64. Define region. System V divides the virtual address space of a process into logical divisions called regions. A region is a continuous area of the virtual address space of a process that can be treated as a distinct object to be shared or protected. 65. What are the components of register context? The register context consists of the following components Program counter Processor status register Stack pointer General purpose registers 66. What are the components of system level context? The system level context consists of the following components Process table entry of a process U area of a process Pregion entries Kernel stack Dynamic part of system level context 67. What are the operations during interrupt handling? The kernel handles the interrupt with the following sequence of operations It saves the current register context and creates a new context layer. It determine the source of interrupt, type of interrupt and unit number Kernel invoke the interrupt handler Restore its previous context layer 68. Write down the steps for context switch. Set of steps used for context switch are i) decide whether to do a context switch and whether a context switch is permissible now. ii) Save the context of old process iii) Find the best process to schedule for execution iv) Restore its context 69. Write down the contents of region table entry. The contents in region table entries are A pointer to inode of the file Region type Size of region Location of region in physical memory
Status of region locked, demand, loaded into memory or valid in memory Reference count 70. What are the operations done by the kernel during fork function? The operations during fork function are Its allocate a slot in process table for the new process It assign a unique ID number It makes the logical copy of the context of the parent process It increments the file and inode table counters for files associated with the process It returns the Id of a child to parent and 0 in child process 71. Write down the process-scheduling algorithm. Algorithm for process scheduling Input and output are none { while(no process picked to execute) { for(every process on run queue) pick highest priority process that is loaded in memory; if (no process eligible to execute) idle the machine; } remove chosen process from run queue; switch context to that of chosen process, resume its execution. } 72. What are the classes of process priorities? User priorities and kernel priorities 73. What are the different process priority levels in kernel priorities? Swapper, waiting for disk I/O, waiting for buffer, waiting for inode, waiting for tty input, waiting for tty output, waiting for child exit 74. Write down the principle of fair share scheduler. This scheduler divides the user community into a set of fair share groups. The member of each group are subjects to the constraints of the regular process scheduler relative to other processes in the group. The system allocates its CPU time proportionally to each group regardless of how many processes are in the groups. 75. Define swap device The memory management system monitors the amount of available primary memory and may periodically write processes to a secondary memory device called the swap device to provide more space in primary memory.

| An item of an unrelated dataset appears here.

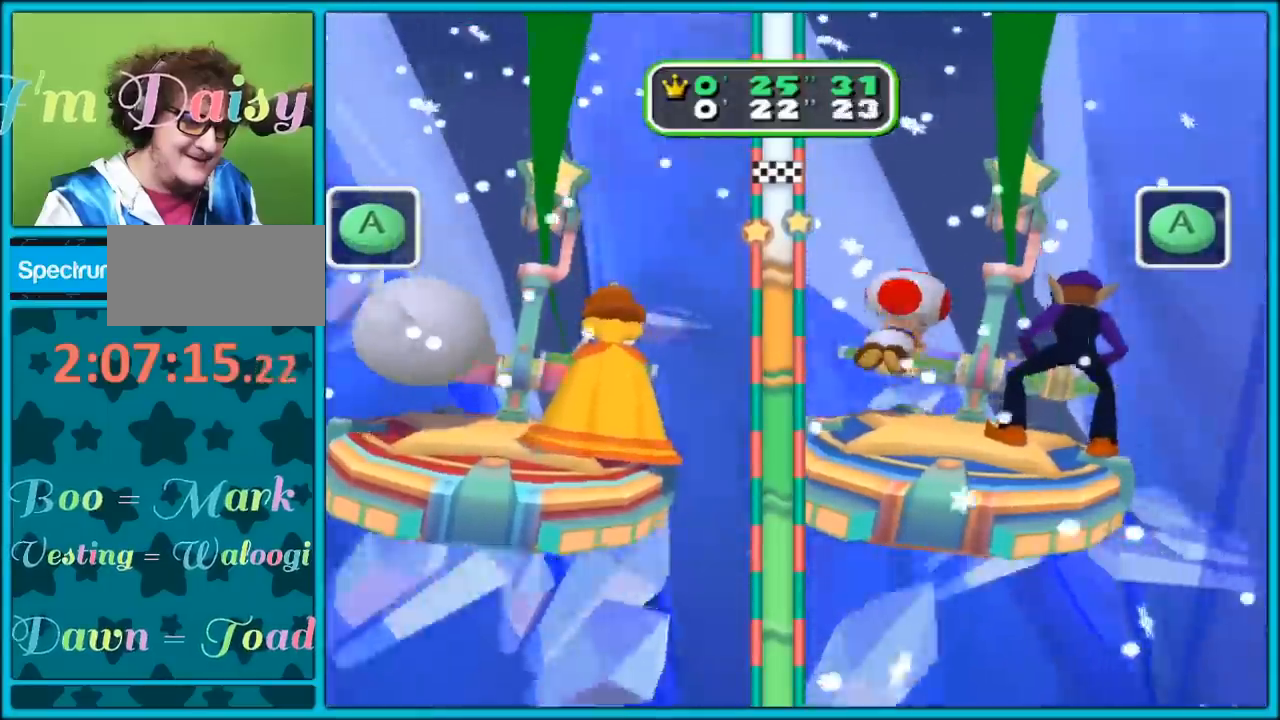
{"buttons": ["A"], "left_stick": "center", "right_stick": "center", "events": [[50, "A", "up"], [83, "A", "down"], [133, "A", "up"], [183, "A", "down"], [233, "A", "up"], [283, "A", "down"], [317, "A", "up"], [350, "A", "down"], [417, "A", "up"], [467, "A", "down"]]}
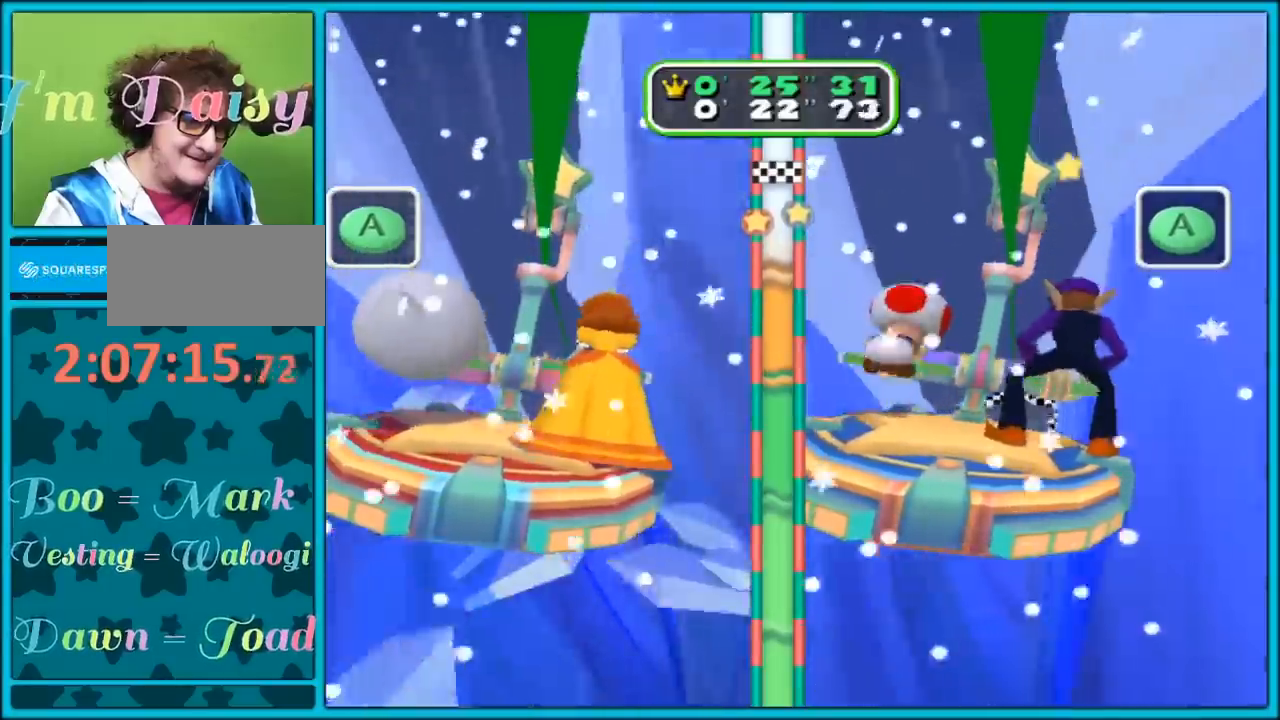
{"buttons": [], "left_stick": "center", "right_stick": "center", "events": [[17, "A", "up"], [67, "A", "down"], [100, "A", "up"], [150, "A", "down"], [183, "A", "up"], [267, "A", "down"], [300, "A", "up"], [350, "A", "down"], [400, "A", "up"], [433, "A", "down"], [483, "A", "up"]]}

76. Define demand paging policy The demand paging policy transferring memory pages instead of processes to and from a secondary device. The entire process does not have to reside in main memory to execute and the kernel loads pages for a process on demand when a process references the pages. 77. What do you mean by map? The kernel maintains the free space for the swap device in an incore table called a map. Maps used for other resources besides the swap device allows a first fit allocation of contiguous blocks of a resource. 78. What do you mean by protection fault? The process accessed a valid page but the permission bits associated with the page did not permit access. A process also incurs a protection fault when it attempts to write a page whose copy on write bit was set during the fork system call. 79. What are the different stage are specified ad device configuration? Administrators can hard_code configuration data into files that are compiled and linked when building the kernel code Administrator can supply configuration information after the system is already running; the kernel updates internal configuration tables dynamically. Self identifying devices permit the kernel to recognize which devices are installed. The configuration procedure generates or fills in tables. 80. What are the different switch tables available in UNIX? Block device switch table and character device switch table. 81. What is the purpose of icotl function? It catch all entry point for device specific commands, allowing a process to set hardware options associated with a device and software options associated with the driver. 82. What are the functions of line discipline? To parse input strings into lines To process erase characters To process a kill character To echo received character to a sequence of blank spaces. To generate signals to processes for terminal hang-ups, line breaks. To allow a raw mode that does not interpret special characters. 83. What do you mean by stream? A stream is a full duplex connection between a process and a device driver. It consists of a set of linearly linked queue pairs, one member of each pair for input and other for output. 84. What do you mean by pseudo terminal or pty?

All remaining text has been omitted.